I opened a drawer and took out what we called the “Ushers’ Returns” for each night that week. We used to have, as means of checking the receipts of the house in addition to the tickets, a set of returns made by the ushers. Each usher had a sectional chart of the seats under his charge, and he had to show which was occupied during the evening, and which, if any, were unoccupied. I had not gone over these as all the seats having been sold it did not much matter to us whether they were occupied or not. To my surprise I found that on each night, growing as the week went on, were quite a number of seats unoccupied. On reference to the full plan I found that most of these were seats sold to the libraries, but that a good proportion of them had been booked at our own office. Neither of us could account for such a thing in any way. When the next, and then the third agent came there was a strong sense over me that something was happening in the great world. As a rule when there is pressure in a theatre the seats belonging to agents remaining unsold can always be disposed of in the theatre box office.

That night Irving had a little supper party of intimate friends in the Beefsteak Room; amongst them one man, Major Ricarde-Seaver, well skilled in the world of haute finance. In the course of conversation I asked him:

“What is up? There is something going to happen! What is it?” He asked me why I thought so, and I told him.

“That is certainly strange!” was his comment. “Then you don’t know?”

“Know what?” I asked. “What is going to happen?” His answer came after a pause.

“You will know soon.

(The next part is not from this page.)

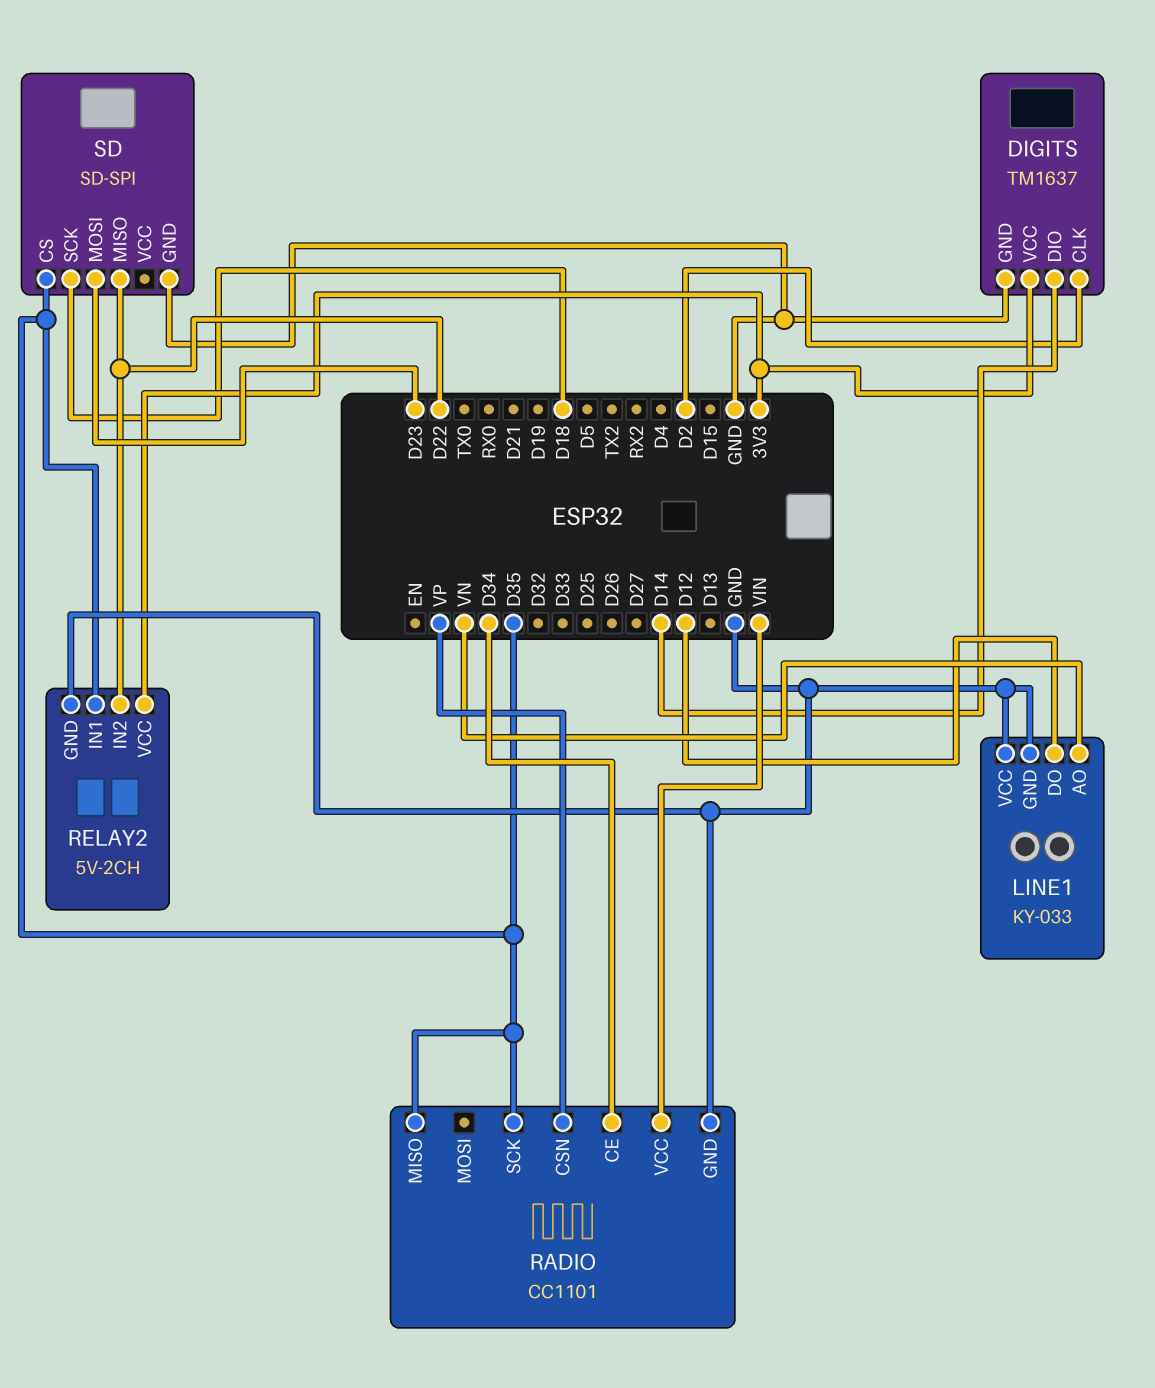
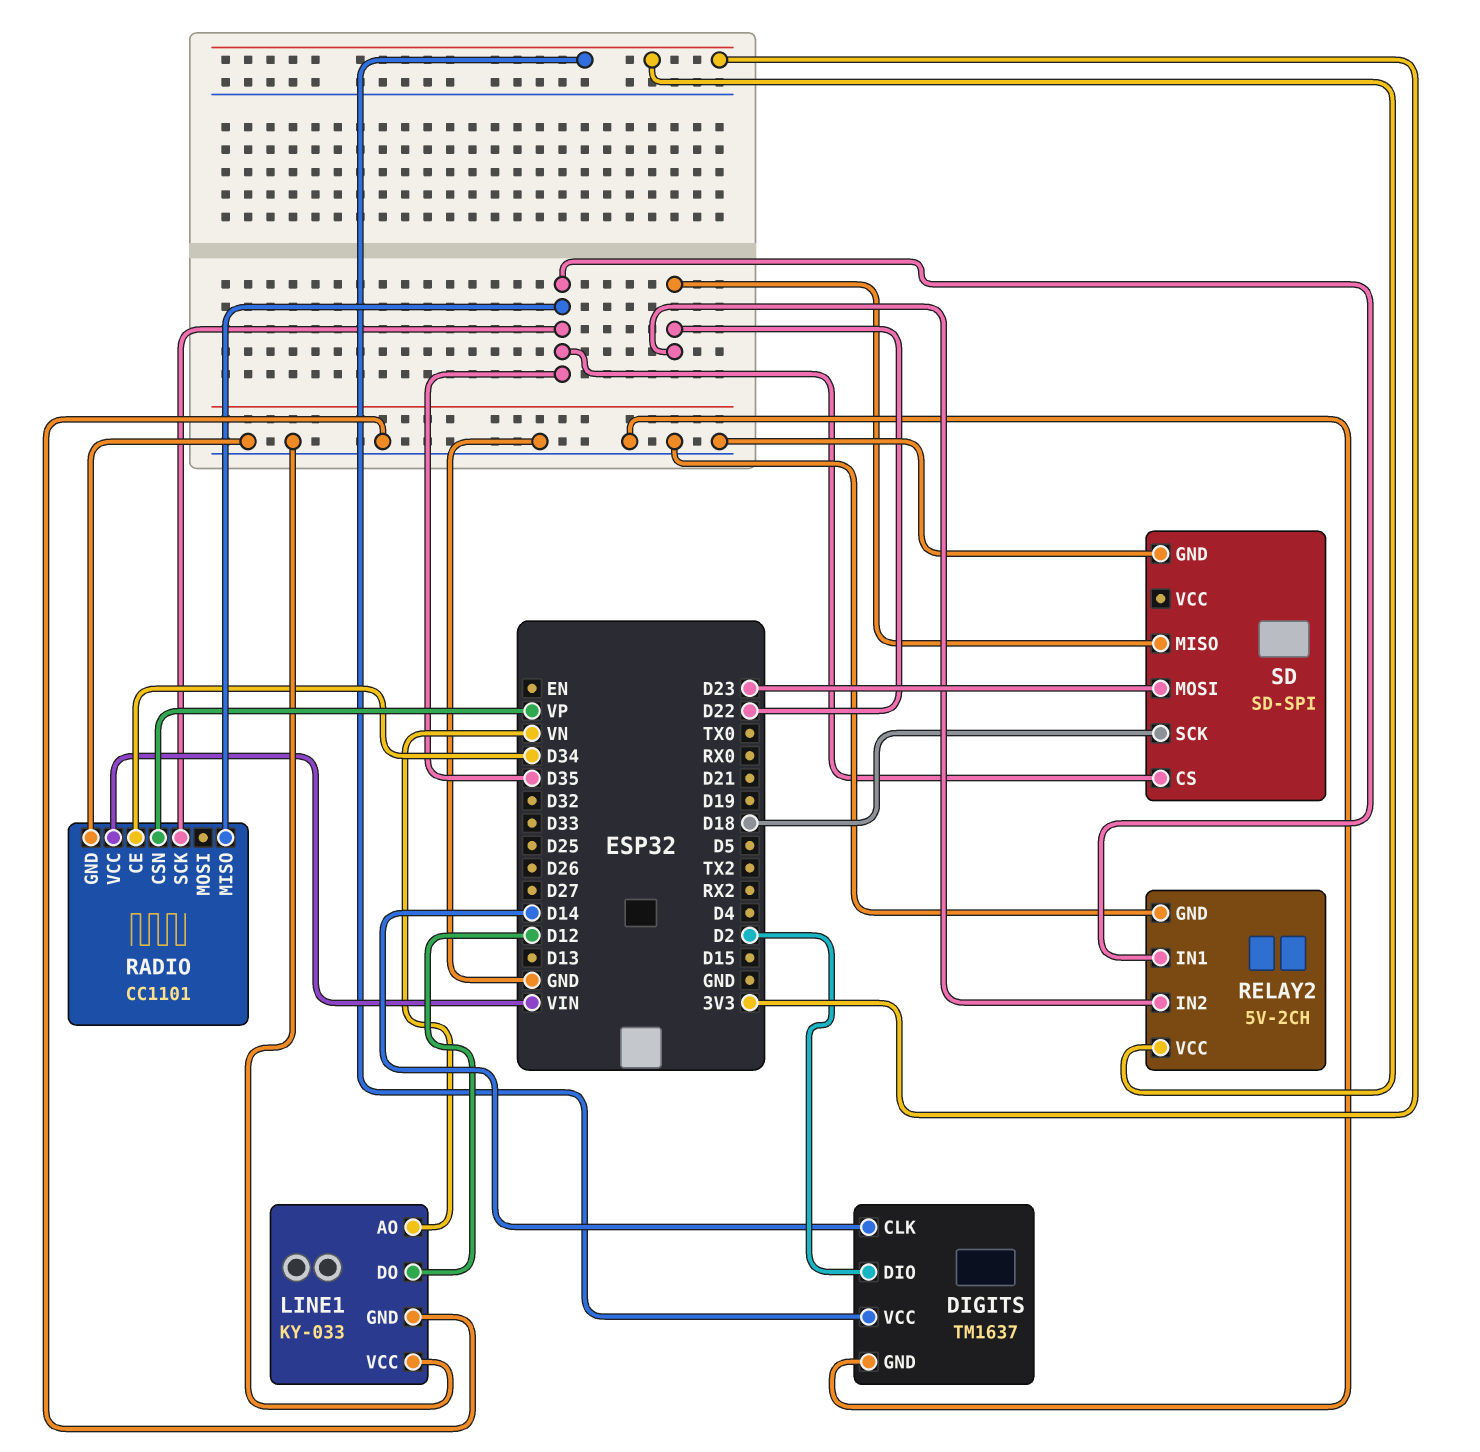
DIGITS pin CLK: D2 -> D14
DIGITS pin DIO: D14 -> D2

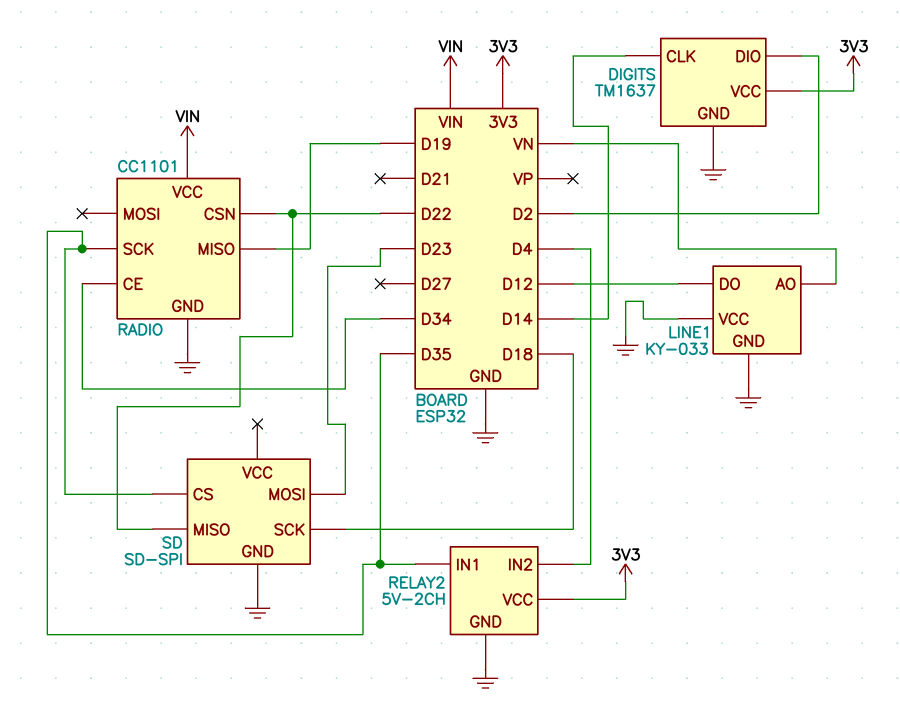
RADIO pin CSN: VP -> D22
RADIO pin MISO: D35 -> D19
RELAY2 pin IN2: D22 -> D4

Possibly to-morrow; certainly the next day!” The mystery was thickening. Again I asked:

“What is it?” The answer came with a shock:

“Baring’s! They’ve gone under!”

Now any one of a speculative tendency in London, or out of it, could have that day made a fortune by selling “bears”—and there is no lack of sportsmen willing to make money on a “sure thing.” And yet for three days at least there must have been in business circles some uneasiness of so pronounced a character that it for the time obliterated social life with many people. Had they knowledge where the public pulse lay, and how to time its beats, they might have plucked fortune from disaster.

In the Lyceum we became wide awake to the situation. In a time of panic and disaster there is no need for mimetic tragedy; the real thing crowds it out. The very next day we arranged to change the bill on the earliest day possible. As we were booked for six weeks we arranged to change the tragic Ravenswood for Much Ado About Nothing—the brightest and cheeriest comedy in our répertoire—on Monday, January 3.

This we did with excellent result. From the day of the failure of Baring’s the receipts began to dwindle. The nightly return dropped from three hundred pounds odd to two hundred pounds odd, and finally to one hundred pounds odd. With the change to Comedy they jumped up again at once to the tune of an extra hundred pounds a performance.

Except for some performances in the provinces in the autumn that was the last of Ravenswood. There was never a chance for its revival, though from that we might have expected much; it was burned in the fire at our storage in 1898—of which more anon.